How to practice the squeeze technique with a partner?
- First, agree on a way of signaling your partner to perform the squeeze.
- Your partner should start by stimulating you (either manually or using intercourse, depending on the stage of the treatment plan you’re at).
- When you reach the point of no return, signal your partner to perform the squeeze.
- Your partner needs to quickly and firmly squeeze the area just below the head (glans) of the penis. This is a nerve-rich area known as the frenulum. The squeeze should last for about 10 seconds.
- The squeeze should be firm enough that it feels slightly uncomfortable. If you feel pain, ask your partner to loosen their grip. The squeeze will cause your arousal to subside, which may mean that you’ll lose the strength of your erection.
- When you’re ready, ask your partner to resume stimulation. Repeat this process three times and allow yourself to reach ejaculating on the fourth.
- Pay special attention to the signals your body sends you. In particular, take note of your breathing, heart rate, muscle tension, and thrusting pace (if you’re at the intercourse stage of your treatment plan).

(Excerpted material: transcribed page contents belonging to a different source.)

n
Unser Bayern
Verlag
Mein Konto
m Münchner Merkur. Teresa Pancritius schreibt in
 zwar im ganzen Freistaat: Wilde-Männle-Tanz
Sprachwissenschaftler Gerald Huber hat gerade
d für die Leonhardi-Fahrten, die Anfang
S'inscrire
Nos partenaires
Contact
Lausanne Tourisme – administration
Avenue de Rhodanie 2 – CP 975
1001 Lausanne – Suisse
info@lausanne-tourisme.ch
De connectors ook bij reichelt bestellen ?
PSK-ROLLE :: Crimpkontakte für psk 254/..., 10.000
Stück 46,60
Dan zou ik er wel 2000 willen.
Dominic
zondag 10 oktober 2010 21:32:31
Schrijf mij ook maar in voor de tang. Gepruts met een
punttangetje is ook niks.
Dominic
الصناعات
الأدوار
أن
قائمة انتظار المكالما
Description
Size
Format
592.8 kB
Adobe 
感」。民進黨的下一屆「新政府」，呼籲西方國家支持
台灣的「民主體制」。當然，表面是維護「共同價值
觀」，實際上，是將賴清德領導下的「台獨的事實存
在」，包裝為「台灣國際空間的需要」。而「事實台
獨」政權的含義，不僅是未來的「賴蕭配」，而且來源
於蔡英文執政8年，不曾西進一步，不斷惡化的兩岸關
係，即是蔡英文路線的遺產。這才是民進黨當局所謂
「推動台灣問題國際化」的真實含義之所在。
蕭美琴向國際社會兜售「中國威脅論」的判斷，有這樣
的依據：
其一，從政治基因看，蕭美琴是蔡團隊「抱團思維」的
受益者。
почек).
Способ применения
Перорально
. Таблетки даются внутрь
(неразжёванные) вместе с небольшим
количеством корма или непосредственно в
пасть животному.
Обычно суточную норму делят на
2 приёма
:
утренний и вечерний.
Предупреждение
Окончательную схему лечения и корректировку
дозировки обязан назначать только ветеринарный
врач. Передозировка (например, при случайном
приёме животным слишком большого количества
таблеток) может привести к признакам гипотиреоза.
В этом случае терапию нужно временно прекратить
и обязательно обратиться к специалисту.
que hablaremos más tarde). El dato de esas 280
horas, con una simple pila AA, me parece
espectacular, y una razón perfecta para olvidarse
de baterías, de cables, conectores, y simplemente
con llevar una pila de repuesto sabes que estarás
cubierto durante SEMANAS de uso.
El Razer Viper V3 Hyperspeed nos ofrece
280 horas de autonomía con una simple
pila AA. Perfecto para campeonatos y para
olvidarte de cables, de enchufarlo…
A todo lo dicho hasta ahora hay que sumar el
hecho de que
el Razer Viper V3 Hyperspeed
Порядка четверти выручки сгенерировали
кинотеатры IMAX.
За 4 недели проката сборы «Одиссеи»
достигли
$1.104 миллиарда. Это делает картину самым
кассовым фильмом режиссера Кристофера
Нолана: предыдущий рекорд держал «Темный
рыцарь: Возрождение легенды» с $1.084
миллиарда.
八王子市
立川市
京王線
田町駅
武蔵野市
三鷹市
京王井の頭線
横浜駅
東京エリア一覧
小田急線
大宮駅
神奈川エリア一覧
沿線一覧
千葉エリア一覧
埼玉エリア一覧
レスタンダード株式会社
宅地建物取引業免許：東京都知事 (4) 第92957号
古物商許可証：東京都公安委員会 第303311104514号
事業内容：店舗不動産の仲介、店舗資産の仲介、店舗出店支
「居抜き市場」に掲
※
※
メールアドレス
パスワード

- Both of you should remember that it’s normal for men to ejaculate prematurely during the early stages of treatment.
- An added benefit of using this technique with your partner is that it can help improve communication and intimacy.
How often and for how long should you practice?

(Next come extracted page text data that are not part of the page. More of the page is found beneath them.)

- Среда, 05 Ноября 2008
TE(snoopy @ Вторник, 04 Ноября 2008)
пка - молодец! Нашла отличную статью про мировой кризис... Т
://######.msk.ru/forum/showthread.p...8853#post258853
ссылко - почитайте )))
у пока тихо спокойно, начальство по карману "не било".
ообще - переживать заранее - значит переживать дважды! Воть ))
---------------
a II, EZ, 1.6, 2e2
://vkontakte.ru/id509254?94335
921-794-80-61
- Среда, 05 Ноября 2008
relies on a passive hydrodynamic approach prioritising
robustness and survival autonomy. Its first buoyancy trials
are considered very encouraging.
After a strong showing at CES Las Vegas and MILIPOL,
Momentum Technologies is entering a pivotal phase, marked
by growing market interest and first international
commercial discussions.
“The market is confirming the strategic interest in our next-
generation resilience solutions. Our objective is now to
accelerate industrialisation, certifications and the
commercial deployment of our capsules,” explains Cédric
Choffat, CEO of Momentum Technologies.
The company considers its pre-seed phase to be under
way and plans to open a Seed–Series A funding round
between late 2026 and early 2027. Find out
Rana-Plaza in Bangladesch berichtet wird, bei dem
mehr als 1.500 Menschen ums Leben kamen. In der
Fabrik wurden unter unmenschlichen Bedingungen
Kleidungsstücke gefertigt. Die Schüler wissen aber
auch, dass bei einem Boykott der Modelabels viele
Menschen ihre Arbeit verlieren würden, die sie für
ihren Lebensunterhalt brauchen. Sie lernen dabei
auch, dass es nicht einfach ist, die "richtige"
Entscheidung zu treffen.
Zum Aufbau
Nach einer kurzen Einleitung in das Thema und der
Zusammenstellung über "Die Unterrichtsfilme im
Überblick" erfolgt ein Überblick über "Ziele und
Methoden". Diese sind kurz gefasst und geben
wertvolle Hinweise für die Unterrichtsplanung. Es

You want to practice these exercises at least three times a week. In this way, most men can overcome premature ejaculation within 12 weeks.
However, it’s vital that you understand that for this technique to be effective, it needs to be performed as part of a structured plan. This plan should be adjusted according to your needs and progress and have increasing difficulty levels.
Additionally, it is crucial that you receive the proper guidance as to how to identify the different feelings and sensations that arise during the exercises. For this reason, we have created the Premature Ejaculation Program – an online exercise program based on the squeeze technique and the stop-start method. Our plus and premium plans also include email consultation with our team of sex therapy experts.
Does the squeeze technique really work?
Sex therapists have successfully used the squeeze technique to treat premature ejaculation for decades. Is there hard data to back this up? Yes: several studies have shown how effective this technique can be.
For example, this 2006 study showed that this sort of treatment helped men last 8.5 times longer after completing their treatment plan! Furthermore, world-renowned sex therapist, Helen Singer Kaplan, wrote in her book that “over 90 percent of premature ejaculators can be cured” using this technique.
Is the squeeze technique safe?
Yes, the squeeze technique is safe and has no side effects.
The squeeze technique has been around for some time: sex therapists have used it since the sixties to treat premature ejaculation. Unfortunately, there are quite a few misconceptions about how the technique works. This article aims to clarify some of these misconceptions and show that the squeeze technique can be a viable treatment option for men who suffer from premature ejaculation.